§ **COMPITO A**
Stampa dal testo sull'ozono il passo che va da "L’Ozonoterapia" fino a "generatrice di Ozono." compreso.
§ **COMPITO B**
Rispondi alle seguenti domande in base al testo sull'ozono:
(i) In quale strato dell'atmosfera si trova l'ozono che scherma le radiazioni ultraviolette?
(ii) Da quali cellule è prodotto l'ozono negli esseri viventi?
(iii) Quale azione terapeutica consegue alla risposta antiossidativa sfruttata dall'ozono?
§ **COMPITO C**
Completa la parte successiva del testo sull'ozono e l'ozonoterapia, ripartendo subito dopo l'ultima frase riportata.

§ **TESTO ESTRATTO**
───
Cosa è l’Ozono
In chimica si dice che è una forma allotropica dell’ossigeno, essendo composto da 3 molecole di ossigeno, anziché da 2.
In natura l’Ozono si genera nella troposfera durante i temporali per effetto si scariche elettriche sull’ossigeno.
È presente nella stratosfera dove scherma le radiazioni ultraviolette, e per tale motivo risulta indispensabile alla vita sulla terra.
Si trova anche in tutti gli esseri viventi dove è prodotto dai globuli bianchi o neutrofili, come nella figura in basso dove potete vedere la rappresentazione schematica dei processi che conducono in vivo alla formazione di O3 da parte dei neutrofili attivati:
Babior BM, Takeuchi C, Ruedi J, Gutierrez A, Wentworth P, Jr. Investigating antibody-catalyzed ozone generation by human neutrophils. Proc Natl Acad Sci U S A. 2003 Mar 18;100(6):3031-4.
Babior BM, Takeuchi C, Ruedi J, Gutierrez A, Wentworth P, Jr. Investigating antibody-catalyzed ozone generation by human neutrophils. Proc Natl Acad Sci U S A. 2003 Mar 18;100(6):3031-4.
Babior BM, Takeuchi C, Ruedi J, Gutierrez A, Wentworth P, Jr. Investigating antibody-catalyzed ozone generation by human neutrophils. Proc Natl Acad Sci U S A. 2003 Mar 18;100(6):3031-4.
L’Ozonoterapia
Quando somministriamo l’ozono per uso medicale, in realtà somministriamo sempre una miscela di Ossigeno e Ozono in percentuali e concentrazioni prestabilite, miscela appositamente prodotta dalla macchina generatrice di Ozono.
La macchina funziona pressappoco in tal modo: immette l’Ossigeno in un condotto attraversato da una corrente elettrica ad altissimo voltaggio, e tale scarica elettrica produce l’Ozono; quindi mescola insieme l’O2 e l’O3 nella percentuale da noi predeterminata (in genere da 4 a 30 G), miscela che può essere infine prelevata con una siringa nelle quantità volute da una valvola di uscita.
Il termine esatto della metodica è, infatti, OZONOTERAPIA.
Per pura comodità e brevità nel corso di questa trattazione abbrevieremo tale definizione con il termine “O3”.
Meccanismo d’azione dell’ozono
Se una cellula del nostro organismo viene sottoposta ad uno stress ossidativo transitorio, questo genera una stimolazione delle difese organiche che induce la produzione nel nucleo cellulare di proteine utili a contrastarlo.
L’Ozono sfrutta in maniera controllata tale risposta antiossidativa, cui consegue un’azione terapeutica antiinfiammatoria.
───
§ **DATI DA ESAMINARE**

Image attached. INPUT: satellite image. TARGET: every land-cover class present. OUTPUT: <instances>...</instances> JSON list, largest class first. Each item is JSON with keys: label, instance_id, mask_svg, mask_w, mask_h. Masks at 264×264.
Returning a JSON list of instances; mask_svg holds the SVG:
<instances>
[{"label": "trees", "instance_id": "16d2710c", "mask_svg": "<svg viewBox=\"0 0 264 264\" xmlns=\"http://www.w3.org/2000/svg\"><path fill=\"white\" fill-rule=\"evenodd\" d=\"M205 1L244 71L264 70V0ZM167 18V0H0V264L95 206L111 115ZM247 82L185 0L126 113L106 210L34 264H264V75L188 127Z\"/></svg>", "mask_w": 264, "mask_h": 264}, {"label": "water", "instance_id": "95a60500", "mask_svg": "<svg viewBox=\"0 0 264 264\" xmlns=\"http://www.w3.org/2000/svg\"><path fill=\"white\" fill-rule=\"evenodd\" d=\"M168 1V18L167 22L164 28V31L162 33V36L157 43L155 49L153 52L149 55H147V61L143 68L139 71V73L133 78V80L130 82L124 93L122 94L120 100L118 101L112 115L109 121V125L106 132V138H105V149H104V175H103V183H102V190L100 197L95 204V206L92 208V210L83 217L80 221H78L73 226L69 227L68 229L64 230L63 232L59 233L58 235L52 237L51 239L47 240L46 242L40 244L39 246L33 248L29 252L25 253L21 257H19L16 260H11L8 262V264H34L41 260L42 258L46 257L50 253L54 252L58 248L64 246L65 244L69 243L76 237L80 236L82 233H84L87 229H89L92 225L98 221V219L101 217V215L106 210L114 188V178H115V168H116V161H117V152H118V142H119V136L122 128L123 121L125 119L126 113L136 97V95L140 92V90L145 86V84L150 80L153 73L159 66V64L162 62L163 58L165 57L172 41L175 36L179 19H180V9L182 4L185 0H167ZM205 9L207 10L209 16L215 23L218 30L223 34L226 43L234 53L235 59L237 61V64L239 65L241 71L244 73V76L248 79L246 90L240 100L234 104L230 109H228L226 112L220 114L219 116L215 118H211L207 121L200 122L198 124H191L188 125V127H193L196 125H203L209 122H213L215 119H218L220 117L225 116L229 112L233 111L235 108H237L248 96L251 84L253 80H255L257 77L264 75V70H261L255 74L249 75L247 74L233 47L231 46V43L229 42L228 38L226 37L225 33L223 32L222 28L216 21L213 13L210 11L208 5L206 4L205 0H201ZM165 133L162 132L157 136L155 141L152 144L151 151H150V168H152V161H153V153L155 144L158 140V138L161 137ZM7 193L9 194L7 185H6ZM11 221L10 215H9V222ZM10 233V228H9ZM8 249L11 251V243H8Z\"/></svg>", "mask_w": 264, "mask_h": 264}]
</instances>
───
§ **RISULTATO ATTESO A**
L’Ozonoterapia
Quando somministriamo l’ozono per uso medicale, in realtà somministriamo sempre una miscela di Ossigeno e Ozono in percentuali e concentrazioni prestabilite, miscela appositamente prodotta dalla macchina generatrice di Ozono.

§ **RISULTATO ATTESO B**
(i) Nella stratosfera.
(ii) Dai globuli bianchi o neutrofili.
(iii) Un'azione antinfiammatoria.

§ **RISULTATO ATTESO C**
Pertanto l’Ozono, alla concentrazione utilizzata (inferiore a 40 g), essendo neutralizzato dai sistemi antiossidanti del nostro organismo, NON È TOSSICO!
Questo perché nel plasma vi sono antiossidanti naturali (albumina, proteine, glutatione, vitamine E, C) che neutralizzano totalmente lo stress ossidativo, che peraltro è di brevissima durata (2-3 minuti).
L’ozono ha una efficace azione antibatterica ed antifungina in quanto è in grado di romperne le membrane delle cellule ossidandole e causandone la morte. È virostatico, cioè inattiva i ricettori utilizzati dal virus per legarsi alla cellula da invadere, rendendoli inefficaci.
L’Ozonoterapia permette di migliorare i sistemi di difesa del nostro organismo contro l’azione dei radicali liberi che causano l’invecchiamento cellulare. Migliora la micro-circolazione favorendo la diffusione di ossigeno nel plasma, producendo un’azione antinfiammatoria, analgesica, battericida e infine immunomodulante cioè capace di rafforzare la risposta immunitaria.
L’O3 NON PUÒ PROVOCARE ALLERGIE poiché non è una molecola proteica; non è cancerogeno e non produce interazioni con altri farmaci.
Le uniche controindicazioni sono per soggetti colpiti da favismo (sindrome che provoca la dissoluzione dei globuli rossi) e nelle donne in gravidanza perché non se ne conoscono gli effetti sul feto.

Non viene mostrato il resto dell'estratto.